>>>>>

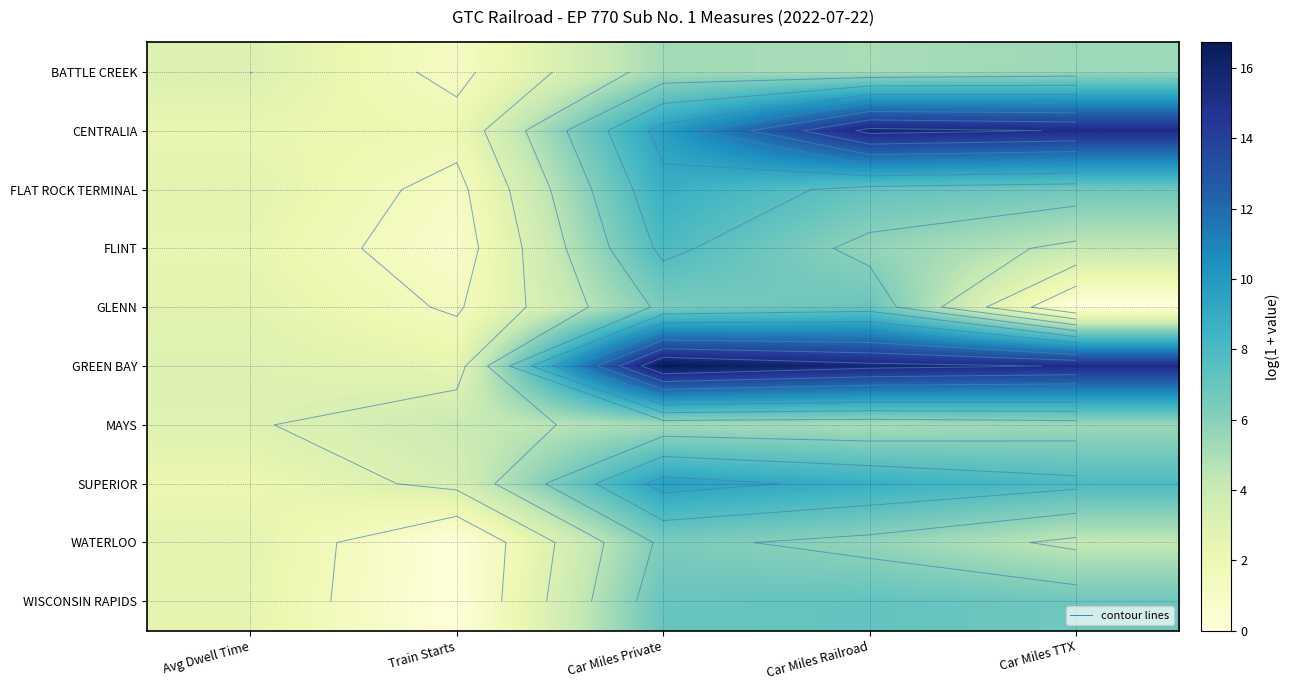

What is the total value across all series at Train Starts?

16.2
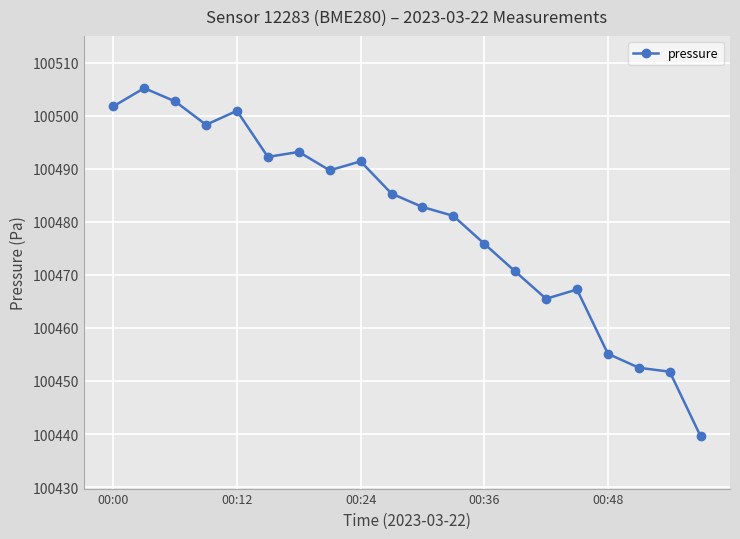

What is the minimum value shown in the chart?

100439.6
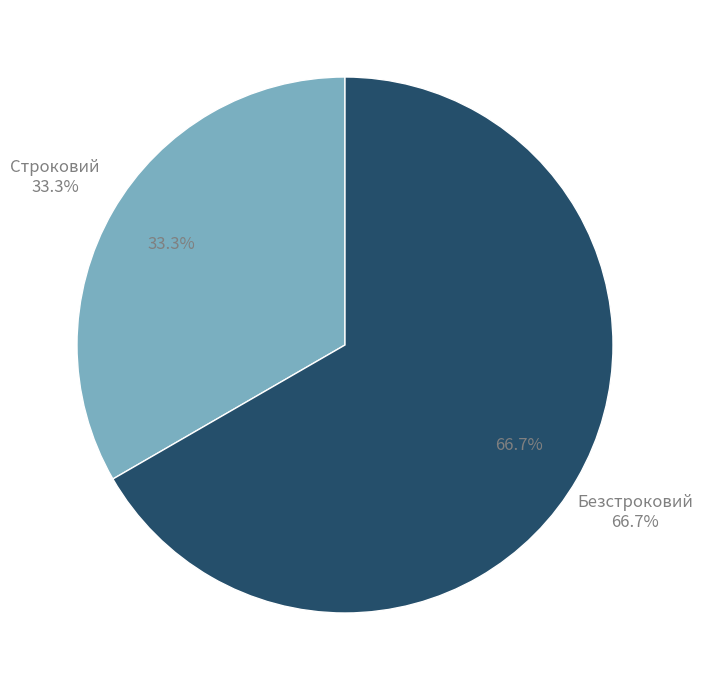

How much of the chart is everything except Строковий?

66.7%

<<<<<
>>>>>

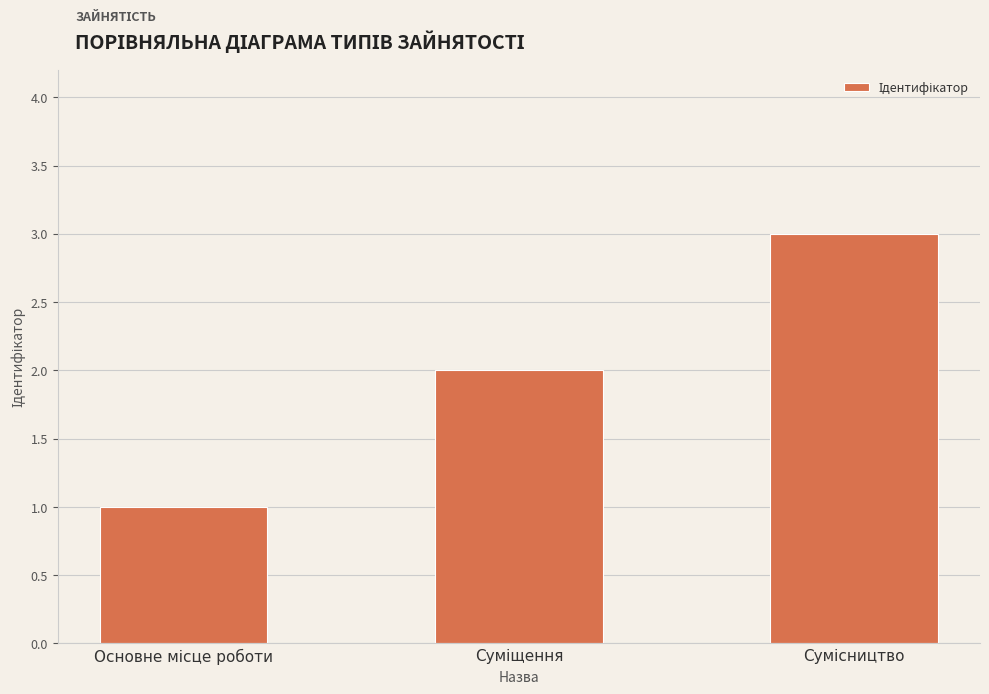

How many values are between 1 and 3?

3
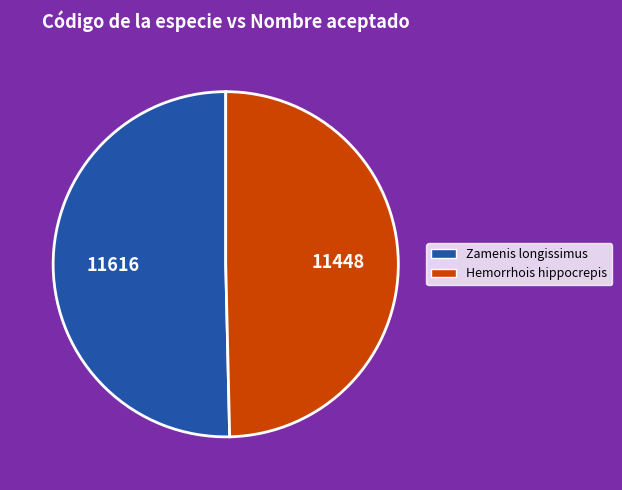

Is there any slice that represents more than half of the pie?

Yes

<<<<<
>>>>>

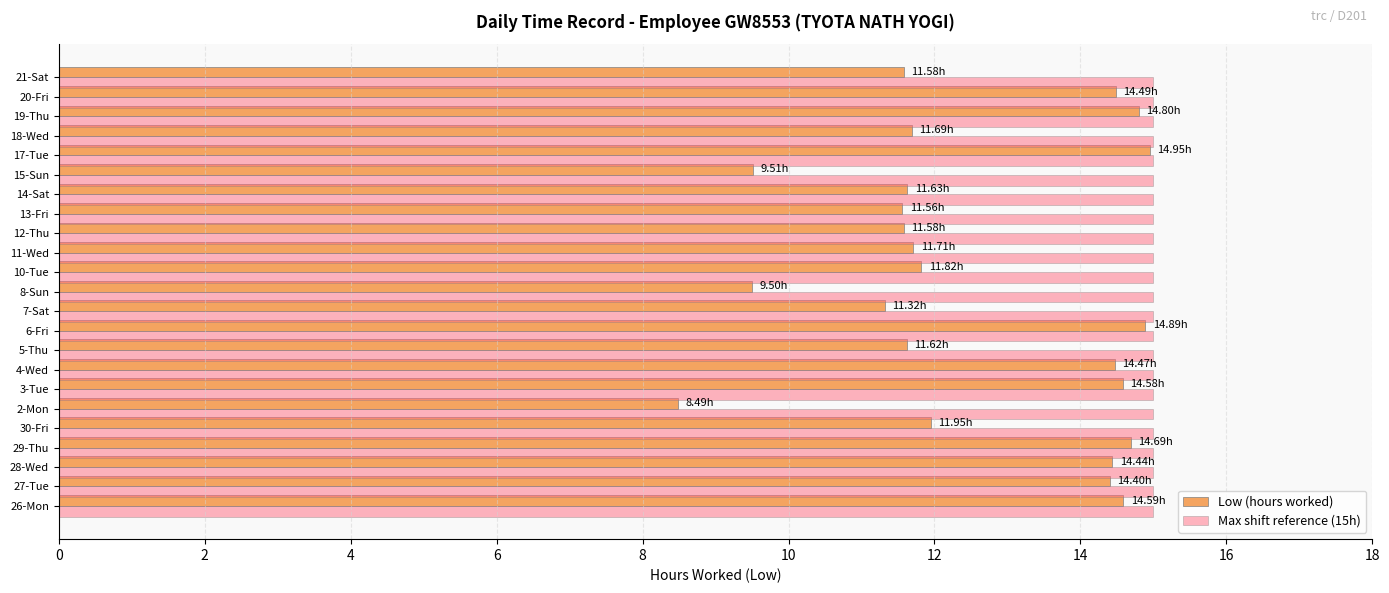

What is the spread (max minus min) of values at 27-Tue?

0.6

<<<<<

Rewrite the material starting at the line containing "What is the minimum value shown in the chart?" and ending at the line containing "How much of", swapping "chart" for "graph" and keeping everything else unchanged. Return only those lines, and omit the pictures.

What is the minimum value shown in the graph?

100439.6

How much of the graph is everything except Строковий?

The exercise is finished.